◆ **BRIEF**:
Copy the data below exactly, omitting any picture it contains.

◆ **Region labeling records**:
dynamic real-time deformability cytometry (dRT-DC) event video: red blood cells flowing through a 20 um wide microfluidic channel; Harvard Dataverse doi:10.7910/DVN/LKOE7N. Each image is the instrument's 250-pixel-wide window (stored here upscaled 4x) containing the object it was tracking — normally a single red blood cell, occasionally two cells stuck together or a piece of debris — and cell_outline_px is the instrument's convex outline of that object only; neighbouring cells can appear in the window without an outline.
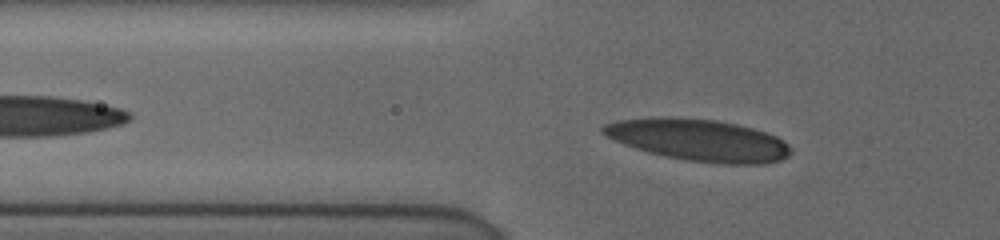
{"species": "human", "species_latin": "Homo sapiens", "temperature_condition": "cold", "stored_images_in_passage": 20, "camera_frame_rate_fps": 3000, "um_per_image_px": 0.085, "donor": {"sex": "female"}, "frame": {"image": 1, "passage_image": 5, "time_ms": 2.0, "image_size_px": [1000, 240], "cell_outline_px": [[792, 152], [788, 156], [780, 160], [764, 164], [720, 164], [688, 160], [664, 156], [648, 152], [624, 144], [604, 136], [600, 132], [600, 128], [604, 124], [616, 120], [652, 116], [676, 116], [716, 120], [736, 124], [752, 128], [776, 136], [784, 140], [792, 148]], "centroid_in_image_um": [59.35, 11.89], "position_along_channel_um": 66.5, "area_um2": 46.36}}
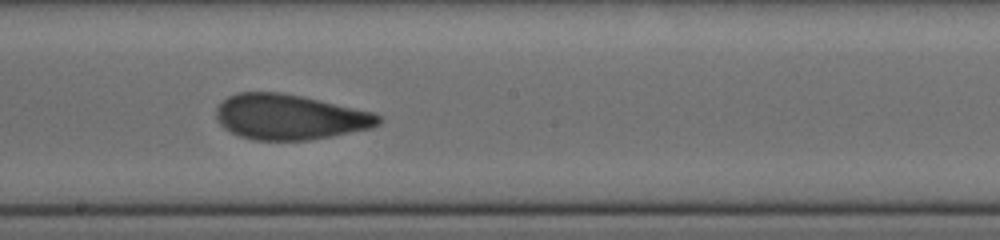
{"frame": {"image": 2, "passage_image": 14, "time_ms": 6.333, "image_size_px": [1000, 240], "cell_outline_px": [[384, 120], [380, 124], [372, 128], [332, 136], [308, 140], [252, 140], [240, 136], [224, 128], [216, 120], [216, 108], [228, 96], [236, 92], [280, 92], [320, 100], [372, 112], [380, 116]], "centroid_in_image_um": [24.62, 9.95], "position_along_channel_um": 223.6, "area_um2": 42.83}}
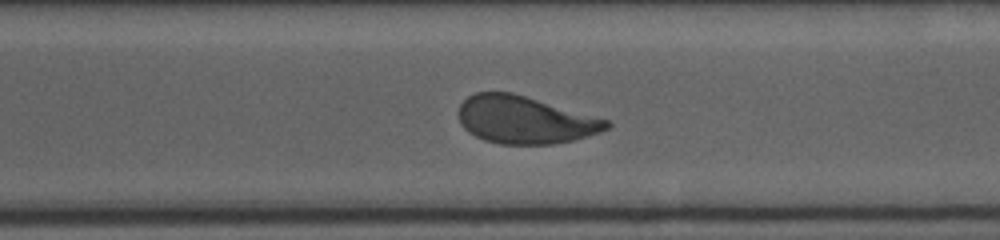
{"frame": {"image": 3, "passage_image": 20, "time_ms": 9.0, "image_size_px": [1000, 240], "cell_outline_px": [[612, 124], [608, 128], [600, 132], [588, 136], [572, 140], [552, 144], [500, 144], [484, 140], [468, 132], [460, 124], [456, 112], [460, 104], [468, 96], [476, 92], [512, 92], [608, 120]], "centroid_in_image_um": [44.56, 10.19], "position_along_channel_um": 326.0, "area_um2": 40.98}}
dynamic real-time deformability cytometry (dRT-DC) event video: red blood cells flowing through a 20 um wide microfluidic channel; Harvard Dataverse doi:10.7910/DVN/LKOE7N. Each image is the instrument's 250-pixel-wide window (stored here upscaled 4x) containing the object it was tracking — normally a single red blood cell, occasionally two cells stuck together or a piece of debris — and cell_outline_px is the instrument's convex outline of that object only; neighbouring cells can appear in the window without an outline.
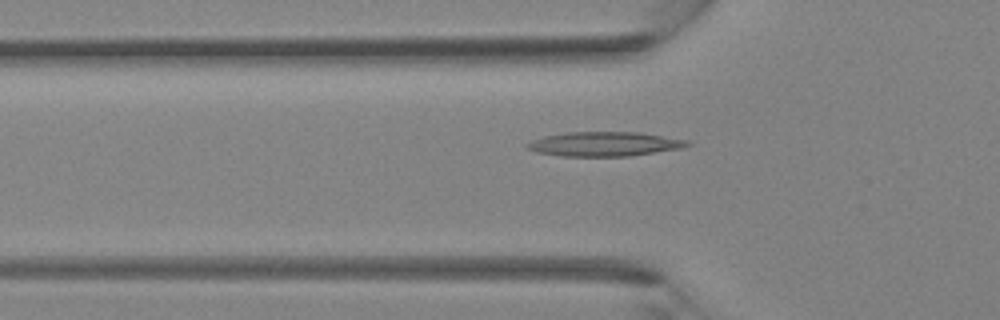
{"species": "Egyptian fruit bat (a non-hibernating species)", "species_latin": "Rousettus aegyptiacus", "temperature_condition": "room temperature", "stored_images_in_passage": 37, "camera_frame_rate_fps": 3000, "um_per_image_px": 0.085, "animal": {"sex": "female"}, "frame": {"image": 1, "passage_image": 13, "time_ms": 4.0, "image_size_px": [1000, 320], "cell_outline_px": [[692, 144], [680, 148], [628, 156], [560, 156], [536, 152], [524, 148], [524, 144], [532, 140], [544, 136], [568, 132], [640, 132], [688, 140]], "centroid_in_image_um": [51.32, 12.24], "position_along_channel_um": 74.5, "area_um2": 22.77}}
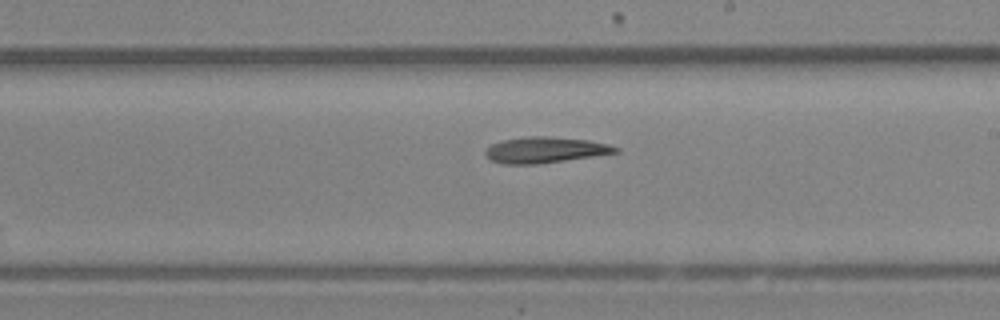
{"frame": {"image": 2, "passage_image": 23, "time_ms": 7.333, "image_size_px": [1000, 320], "cell_outline_px": [[620, 152], [536, 164], [500, 164], [484, 156], [484, 152], [492, 144], [500, 140], [528, 136], [548, 136], [588, 140], [608, 144], [620, 148]], "centroid_in_image_um": [46.3, 12.74], "position_along_channel_um": 242.7, "area_um2": 19.65}}
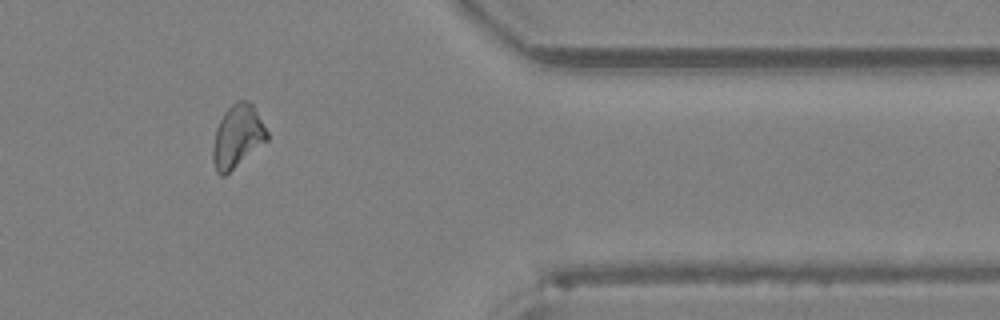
{"frame": {"image": 3, "passage_image": 33, "time_ms": 10.667, "image_size_px": [1000, 320], "cell_outline_px": [[268, 140], [224, 176], [220, 176], [216, 172], [212, 160], [212, 148], [216, 128], [224, 112], [236, 100], [248, 100], [252, 104], [268, 132]], "centroid_in_image_um": [20.16, 11.59], "position_along_channel_um": 391.2, "area_um2": 19.77}}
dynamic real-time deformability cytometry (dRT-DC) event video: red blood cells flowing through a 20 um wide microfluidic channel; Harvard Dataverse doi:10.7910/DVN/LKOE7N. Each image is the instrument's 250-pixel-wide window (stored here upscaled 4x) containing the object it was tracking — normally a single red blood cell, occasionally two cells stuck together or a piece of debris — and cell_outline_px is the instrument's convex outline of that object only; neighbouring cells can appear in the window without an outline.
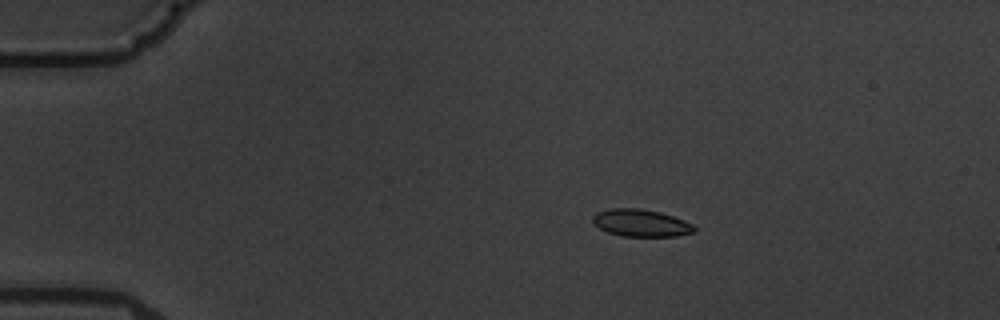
{"species": "common noctule bat (a hibernating species)", "species_latin": "Nyctalus noctula", "temperature_condition": "warm", "stored_images_in_passage": 4, "camera_frame_rate_fps": 3000, "um_per_image_px": 0.085, "animal": {"sex": "male", "body_mass_g": 19.5, "forearm_length_mm": 54.6}, "frame": {"image": 1, "passage_image": 2, "time_ms": 1.333, "image_size_px": [1000, 320], "cell_outline_px": [[696, 232], [676, 236], [624, 236], [608, 232], [592, 224], [592, 216], [596, 212], [612, 208], [640, 208], [660, 212], [684, 220], [692, 224], [696, 228]], "centroid_in_image_um": [54.47, 18.95], "position_along_channel_um": 30.5, "area_um2": 16.18}}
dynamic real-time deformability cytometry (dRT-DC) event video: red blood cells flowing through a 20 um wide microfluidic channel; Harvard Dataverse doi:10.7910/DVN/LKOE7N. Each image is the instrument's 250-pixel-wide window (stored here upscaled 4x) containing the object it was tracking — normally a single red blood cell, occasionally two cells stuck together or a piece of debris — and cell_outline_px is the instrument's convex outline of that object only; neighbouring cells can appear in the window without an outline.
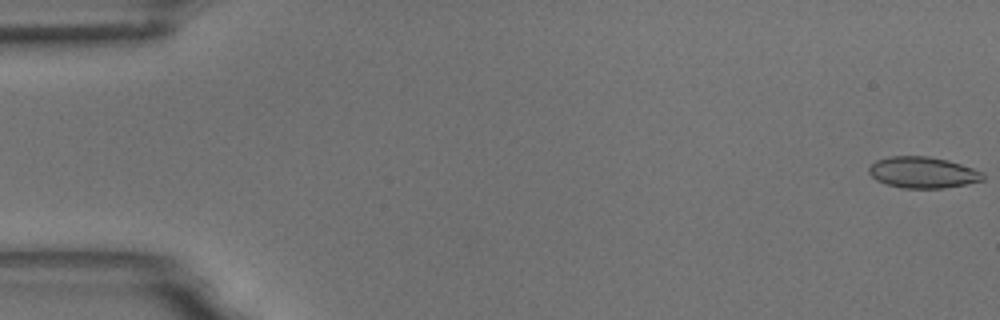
{"species": "common noctule bat (a hibernating species)", "species_latin": "Nyctalus noctula", "temperature_condition": "room temperature", "stored_images_in_passage": 56, "camera_frame_rate_fps": 3000, "um_per_image_px": 0.085, "animal": {"sex": "male", "body_mass_g": 18.8}, "frame": {"image": 1, "passage_image": 1, "time_ms": 0.0, "image_size_px": [1000, 320], "cell_outline_px": [[984, 180], [944, 188], [904, 188], [888, 184], [876, 180], [868, 172], [868, 168], [876, 160], [888, 156], [928, 156], [948, 160], [984, 172]], "centroid_in_image_um": [78.43, 14.65], "position_along_channel_um": 6.6, "area_um2": 20.69}}
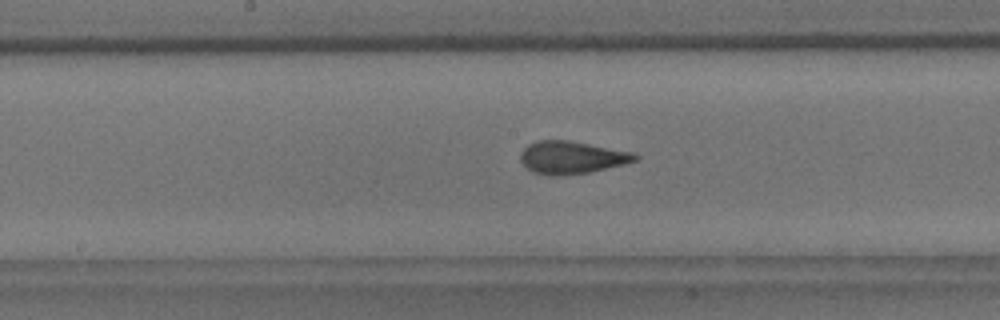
{"frame": {"image": 2, "passage_image": 29, "time_ms": 9.333, "image_size_px": [1000, 320], "cell_outline_px": [[640, 156], [636, 160], [624, 164], [588, 172], [556, 176], [552, 176], [532, 172], [520, 160], [520, 152], [528, 144], [536, 140], [568, 140], [632, 152]], "centroid_in_image_um": [48.56, 13.38], "position_along_channel_um": 199.6, "area_um2": 21.62}}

◆ **ANSWER TO THE TASK**:
dynamic real-time deformability cytometry (dRT-DC) event video: red blood cells flowing through a 20 um wide microfluidic channel; Harvard Dataverse doi:10.7910/DVN/LKOE7N. Each image is the instrument's 250-pixel-wide window (stored here upscaled 4x) containing the object it was tracking — normally a single red blood cell, occasionally two cells stuck together or a piece of debris — and cell_outline_px is the instrument's convex outline of that object only; neighbouring cells can appear in the window without an outline.
{"species": "human", "species_latin": "Homo sapiens", "temperature_condition": "cold", "stored_images_in_passage": 20, "camera_frame_rate_fps": 3000, "um_per_image_px": 0.085, "donor": {"sex": "female"}, "frame": {"image": 1, "passage_image": 5, "time_ms": 2.0, "image_size_px": [1000, 240], "cell_outline_px": [[792, 152], [788, 156], [780, 160], [764, 164], [720, 164], [688, 160], [664, 156], [648, 152], [624, 144], [604, 136], [600, 132], [600, 128], [604, 124], [616, 120], [652, 116], [676, 116], [716, 120], [736, 124], [752, 128], [776, 136], [784, 140], [792, 148]], "centroid_in_image_um": [59.35, 11.89], "position_along_channel_um": 66.5, "area_um2": 46.36}}
{"frame": {"image": 2, "passage_image": 14, "time_ms": 6.333, "image_size_px": [1000, 240], "cell_outline_px": [[384, 120], [380, 124], [372, 128], [332, 136], [308, 140], [252, 140], [240, 136], [224, 128], [216, 120], [216, 108], [228, 96], [236, 92], [280, 92], [320, 100], [372, 112], [380, 116]], "centroid_in_image_um": [24.62, 9.95], "position_along_channel_um": 223.6, "area_um2": 42.83}}
{"frame": {"image": 3, "passage_image": 20, "time_ms": 9.0, "image_size_px": [1000, 240], "cell_outline_px": [[612, 124], [608, 128], [600, 132], [588, 136], [572, 140], [552, 144], [500, 144], [484, 140], [468, 132], [460, 124], [456, 112], [460, 104], [468, 96], [476, 92], [512, 92], [608, 120]], "centroid_in_image_um": [44.56, 10.19], "position_along_channel_um": 326.0, "area_um2": 40.98}}
dynamic real-time deformability cytometry (dRT-DC) event video: red blood cells flowing through a 20 um wide microfluidic channel; Harvard Dataverse doi:10.7910/DVN/LKOE7N. Each image is the instrument's 250-pixel-wide window (stored here upscaled 4x) containing the object it was tracking — normally a single red blood cell, occasionally two cells stuck together or a piece of debris — and cell_outline_px is the instrument's convex outline of that object only; neighbouring cells can appear in the window without an outline.
{"species": "Egyptian fruit bat (a non-hibernating species)", "species_latin": "Rousettus aegyptiacus", "temperature_condition": "room temperature", "stored_images_in_passage": 37, "camera_frame_rate_fps": 3000, "um_per_image_px": 0.085, "animal": {"sex": "female"}, "frame": {"image": 1, "passage_image": 13, "time_ms": 4.0, "image_size_px": [1000, 320], "cell_outline_px": [[692, 144], [680, 148], [628, 156], [560, 156], [536, 152], [524, 148], [524, 144], [532, 140], [544, 136], [568, 132], [640, 132], [688, 140]], "centroid_in_image_um": [51.32, 12.24], "position_along_channel_um": 74.5, "area_um2": 22.77}}
{"frame": {"image": 2, "passage_image": 23, "time_ms": 7.333, "image_size_px": [1000, 320], "cell_outline_px": [[620, 152], [536, 164], [500, 164], [484, 156], [484, 152], [492, 144], [500, 140], [528, 136], [548, 136], [588, 140], [608, 144], [620, 148]], "centroid_in_image_um": [46.3, 12.74], "position_along_channel_um": 242.7, "area_um2": 19.65}}
{"frame": {"image": 3, "passage_image": 33, "time_ms": 10.667, "image_size_px": [1000, 320], "cell_outline_px": [[268, 140], [224, 176], [220, 176], [216, 172], [212, 160], [212, 148], [216, 128], [224, 112], [236, 100], [248, 100], [252, 104], [268, 132]], "centroid_in_image_um": [20.16, 11.59], "position_along_channel_um": 391.2, "area_um2": 19.77}}
dynamic real-time deformability cytometry (dRT-DC) event video: red blood cells flowing through a 20 um wide microfluidic channel; Harvard Dataverse doi:10.7910/DVN/LKOE7N. Each image is the instrument's 250-pixel-wide window (stored here upscaled 4x) containing the object it was tracking — normally a single red blood cell, occasionally two cells stuck together or a piece of debris — and cell_outline_px is the instrument's convex outline of that object only; neighbouring cells can appear in the window without an outline.
{"species": "common noctule bat (a hibernating species)", "species_latin": "Nyctalus noctula", "temperature_condition": "warm", "stored_images_in_passage": 4, "camera_frame_rate_fps": 3000, "um_per_image_px": 0.085, "animal": {"sex": "male", "body_mass_g": 19.5, "forearm_length_mm": 54.6}, "frame": {"image": 1, "passage_image": 2, "time_ms": 1.333, "image_size_px": [1000, 320], "cell_outline_px": [[696, 232], [676, 236], [624, 236], [608, 232], [592, 224], [592, 216], [596, 212], [612, 208], [640, 208], [660, 212], [684, 220], [692, 224], [696, 228]], "centroid_in_image_um": [54.47, 18.95], "position_along_channel_um": 30.5, "area_um2": 16.18}}
dynamic real-time deformability cytometry (dRT-DC) event video: red blood cells flowing through a 20 um wide microfluidic channel; Harvard Dataverse doi:10.7910/DVN/LKOE7N. Each image is the instrument's 250-pixel-wide window (stored here upscaled 4x) containing the object it was tracking — normally a single red blood cell, occasionally two cells stuck together or a piece of debris — and cell_outline_px is the instrument's convex outline of that object only; neighbouring cells can appear in the window without an outline.
{"species": "common noctule bat (a hibernating species)", "species_latin": "Nyctalus noctula", "temperature_condition": "room temperature", "stored_images_in_passage": 56, "camera_frame_rate_fps": 3000, "um_per_image_px": 0.085, "animal": {"sex": "male", "body_mass_g": 18.8}, "frame": {"image": 1, "passage_image": 1, "time_ms": 0.0, "image_size_px": [1000, 320], "cell_outline_px": [[984, 180], [944, 188], [904, 188], [888, 184], [876, 180], [868, 172], [868, 168], [876, 160], [888, 156], [928, 156], [948, 160], [984, 172]], "centroid_in_image_um": [78.43, 14.65], "position_along_channel_um": 6.6, "area_um2": 20.69}}
{"frame": {"image": 2, "passage_image": 29, "time_ms": 9.333, "image_size_px": [1000, 320], "cell_outline_px": [[640, 156], [636, 160], [624, 164], [588, 172], [556, 176], [552, 176], [532, 172], [520, 160], [520, 152], [528, 144], [536, 140], [568, 140], [632, 152]], "centroid_in_image_um": [48.56, 13.38], "position_along_channel_um": 199.6, "area_um2": 21.62}}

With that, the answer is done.